Task to complete:
Among the entries below, the lines from the one with "Day 11: Morgan Housel’s" up to and including the one with "Use bulleted lists" are to be restated exactly, without pictures.

· · · · · · ·

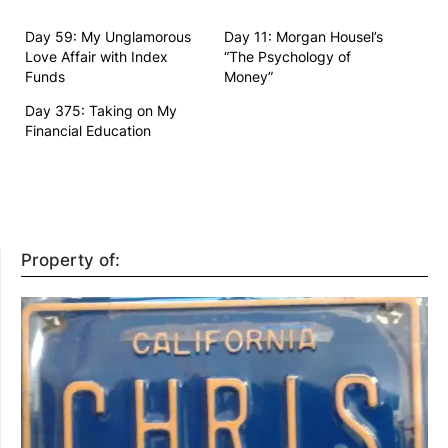
Day 59: My Unglamorous
Day 11: Morgan Housel’s
Love Affair with Index
“The Psychology of
Funds
Money”
Day 375: Taking on My
Financial Education
Property of:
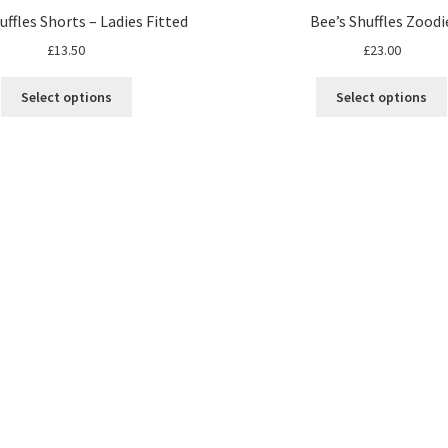
uffles Shorts – Ladies Fitted
Bee’s Shuffles Zoodi
£
13.50
£
23.00
Select options
Select options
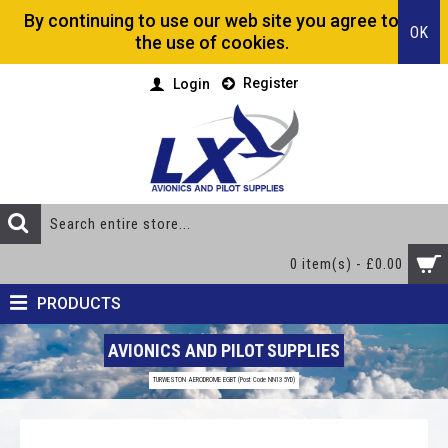
By continuing to use our web site you agree to
OK
the use of cookies.
Register
Login
0 item(s) - £0.00
PRODUCTS
AVIONICS AND PILOT SUPPLIES
TURWESTON AERODROME EGBT (Post Code NN13 5YD)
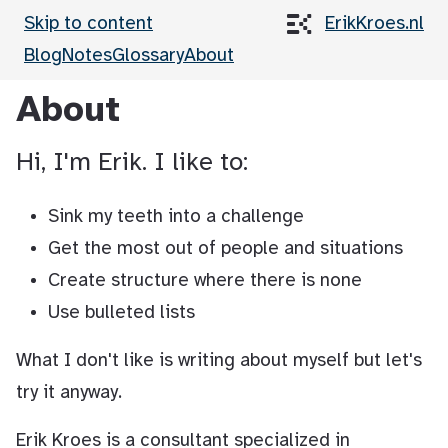
Skip to content
ErikKroes.nl
Blog
Notes
Glossary
About
About
Hi, I'm Erik. I like to:
Sink my teeth into a challenge
Get the most out of people and situations
Create structure where there is none
Use bulleted lists
What I don't like is writing about myself but let's
try it anyway.
Erik Kroes is a consultant specialized in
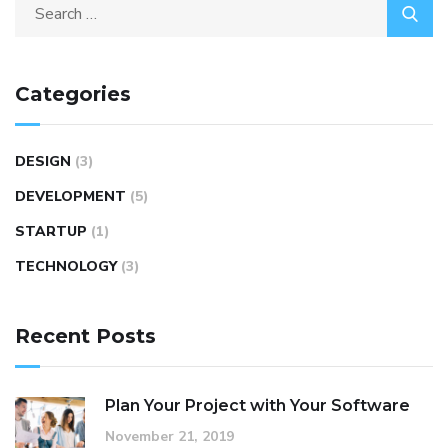
Categories
DESIGN
(3)
DEVELOPMENT
(5)
STARTUP
(1)
TECHNOLOGY
(3)
Recent Posts
Plan Your Project with Your Software
November 21, 2019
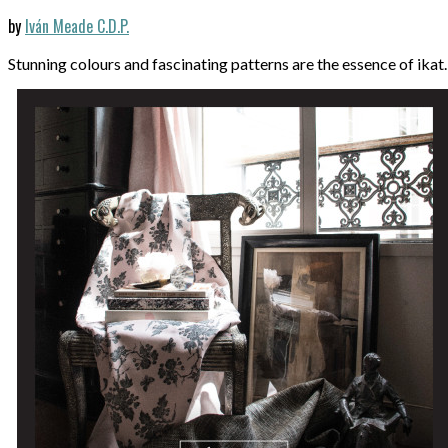
by
Iván Meade C.D.P.
Stunning colours and fascinating patterns are the essence of ikat.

· · · · · · ·

Reply:
Day 11: Morgan Housel’s
Love Affair with Index
“The Psychology of
Funds
Money”
Day 375: Taking on My
Financial Education
Property of:
uffles Shorts – Ladies Fitted
Bee’s Shuffles Zoodi
£
13.50
£
23.00
Select options
Select options
By continuing to use our web site you agree to
OK
the use of cookies.
Register
Login
0 item(s) - £0.00
PRODUCTS
AVIONICS AND PILOT SUPPLIES
TURWESTON AERODROME EGBT (Post Code NN13 5YD)
Skip to content
ErikKroes.nl
Blog
Notes
Glossary
About
About
Hi, I'm Erik. I like to:
Sink my teeth into a challenge
Get the most out of people and situations
Create structure where there is none
Use bulleted lists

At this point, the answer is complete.